The following locale categories are defined by POSIX:

  • LC_CTYPE: the character set used by terminal applications: classification data (which characters are letters, punctuation, spaces, invalid, etc.) and case conversion. Text utilities typically heed LC_CTYPE to determine character boundaries.
  • LC_COLLATE: collation (i.e. sorting) order. This setting is of very limited use for several reasons:
    • Most languages have intricate rules that depend on what is being sorted (e.g. dictionary words and proper names might not use the same order) and cannot be expressed by LC_COLLATE.
    • There are few applications where proper sort order matters which are performed by software that uses locale settings. For example, word processors store the language and encoding of a file in the file itself (otherwise the file wouldn't be processed correctly on a system with different locale settings) and don't care about the locale settings specified by the environment.
    • LC_COLLATE can have nasty side effects, in particular because it causes the sort order A < a < B < …, which makes “between A and Z” include the lowercase letters a through y. In particular, very common regular expressions like [A-Z] break some applications.
  • LC_MESSAGES: the language of informational and error messages.
  • LC_NUMERIC: number formatting: decimal and thousands separator.
    Many applications hard-code . as a decimal separator. This makes LC_NUMERIC not very useful and potentially dangerous:
    • Even if you set it, you'll still see the default format pretty often.
    • You're likely to get into a situation where one application produces locale-dependent output and another application expects . to be the decimal point, or , to be a field separator.
  • LC_MONETARY: like LC_NUMERIC, but for amounts of local currency.
    Very few applications use this.
  • LC_TIME: date and time formatting: weekday and month names, 12 or 24-hour clock, order of date parts, punctuation, etc.
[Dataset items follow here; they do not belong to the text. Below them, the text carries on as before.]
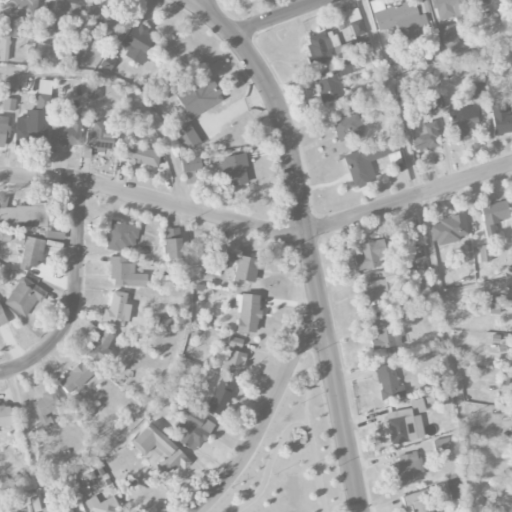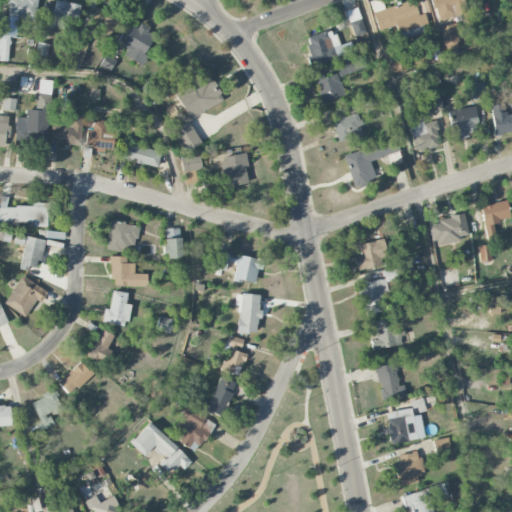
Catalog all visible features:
road: (200, 2)
building: (474, 3)
building: (443, 8)
building: (22, 9)
building: (65, 12)
building: (402, 16)
road: (280, 17)
building: (104, 24)
building: (449, 38)
building: (137, 43)
building: (4, 46)
building: (324, 47)
building: (41, 49)
building: (78, 52)
road: (449, 61)
building: (349, 66)
building: (328, 86)
building: (477, 91)
building: (198, 96)
building: (432, 102)
building: (8, 104)
building: (501, 120)
building: (33, 121)
building: (463, 123)
building: (346, 125)
building: (2, 129)
building: (67, 132)
building: (424, 136)
building: (100, 137)
building: (186, 137)
building: (140, 155)
building: (369, 161)
building: (192, 163)
building: (234, 169)
building: (22, 215)
building: (493, 215)
road: (258, 227)
building: (448, 230)
building: (120, 236)
road: (308, 240)
building: (398, 242)
building: (171, 245)
road: (429, 252)
building: (31, 253)
building: (484, 253)
building: (369, 255)
building: (239, 265)
road: (187, 268)
building: (124, 273)
building: (381, 287)
road: (476, 288)
building: (24, 296)
road: (76, 296)
building: (116, 310)
building: (247, 312)
building: (2, 318)
building: (164, 324)
building: (385, 335)
building: (99, 344)
building: (232, 356)
road: (318, 375)
building: (75, 378)
building: (389, 382)
road: (307, 391)
building: (220, 396)
building: (423, 404)
building: (45, 408)
building: (4, 416)
road: (264, 417)
building: (400, 426)
road: (289, 427)
building: (191, 428)
road: (28, 440)
park: (295, 445)
building: (441, 445)
road: (295, 448)
building: (160, 449)
building: (408, 468)
building: (455, 487)
building: (423, 498)
building: (101, 505)
building: (31, 506)
building: (63, 506)
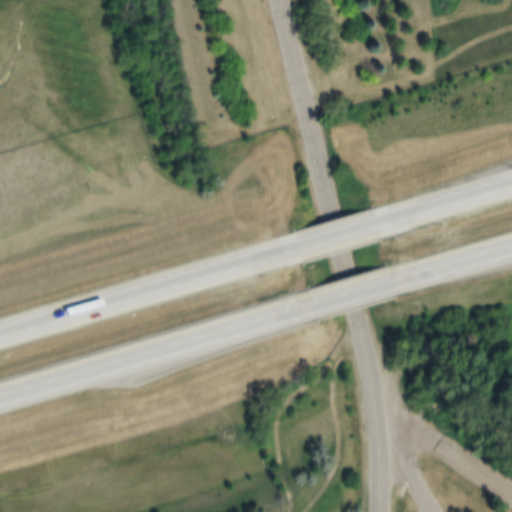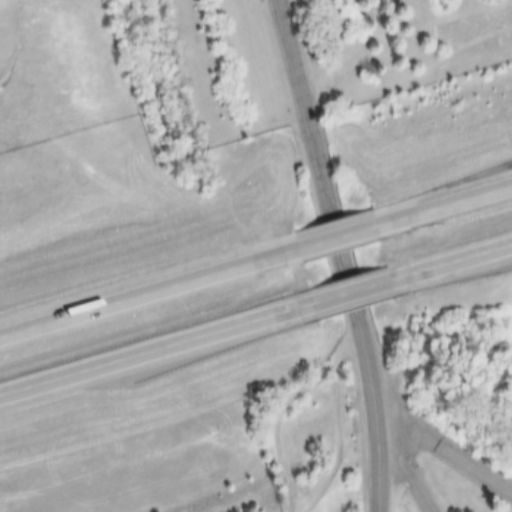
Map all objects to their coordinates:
road: (460, 215)
road: (350, 249)
road: (345, 253)
road: (460, 278)
road: (146, 304)
road: (357, 309)
road: (153, 366)
road: (442, 451)
road: (400, 459)
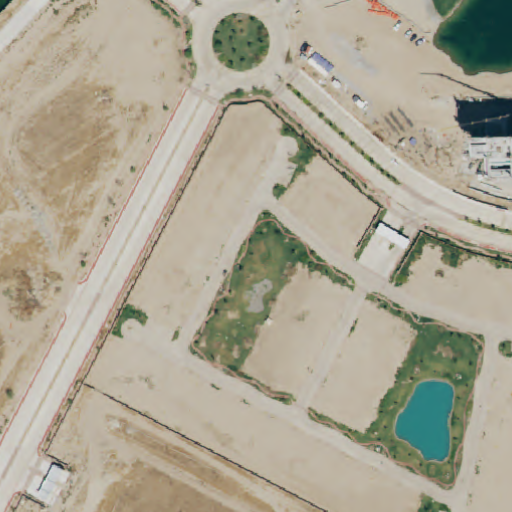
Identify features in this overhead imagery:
road: (263, 4)
road: (282, 10)
road: (384, 157)
road: (374, 181)
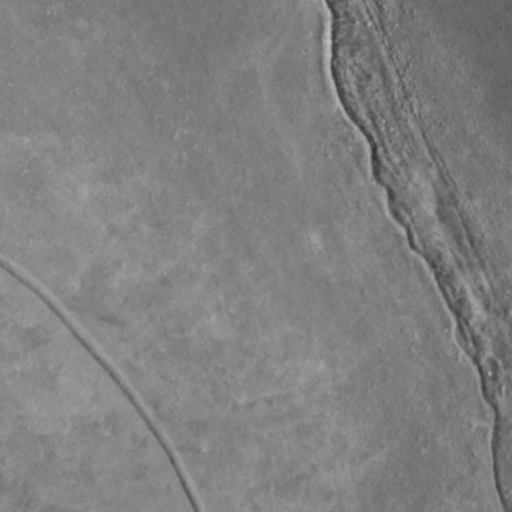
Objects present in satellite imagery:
road: (422, 143)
GNU libc, which you'll find on non-embedded Linux, defines additional locale categories:

  • LC_PAPER: the default paper size (defined by height and width).
  • LC_NAME, LC_ADDRESS, LC_TELEPHONE, LC_MEASUREMENT, LC_IDENTIFICATION: I don't know of any application that uses these.

Environment variables

Applications that use locale settings determine them from environment variables.

  • Then the value of the LANG environment variable is used unless overridden by another setting. If LANG is not set, the default locale is C.
  • The LC_xxx names can be used as environment variables.
  • If LC_ALL is set, then all other values are ignored; this is primarily useful to set LC_ALL=C run applications that need to produce the same output regardless of where they are run.
  • In addition, GNU libc uses LANGUAGE to define fallbacks for LC_MESSAGES (e.g. LANGUAGE=fr_BE:fr_FR:en to prefer Belgian French, or if unavailable France French, or if unavailable English).

Installing locales

Locale data can be large, so some distributions don't ship them in a usable form and instead require an additional installation step.

  • On Debian, to install locales, run dpkg-reconfigure locales and select from the list in the dialog box, or edit /etc/locale.gen and then run locale-gen.
  • On Ubuntu, to install locales, run locale-gen with the names of the locales as arguments.

You can define your own locale.

Recommendation

The useful settings are:

  • Set LC_CTYPE to the language and encoding that you encode your text files in. Ensure that your terminals use that encoding.
    For most languages, only the encoding matters. There are a few exceptions; for example, an uppercase i is I in most languages but İ in Turkish (tr_TR).
  • Set LC_MESSAGES to the language that you want to see messages in.
  • Set LC_PAPER to en_US if you want US Letter to be the default paper size and just about anything else (e.g. en_GB) if you want A4.
  • Optionally, set LC_TIME to your favorite time format.

As explained above, avoid setting LC_COLLATE and LC_NUMERIC. If you use LANG, explicitly override these two categories by setting them to C.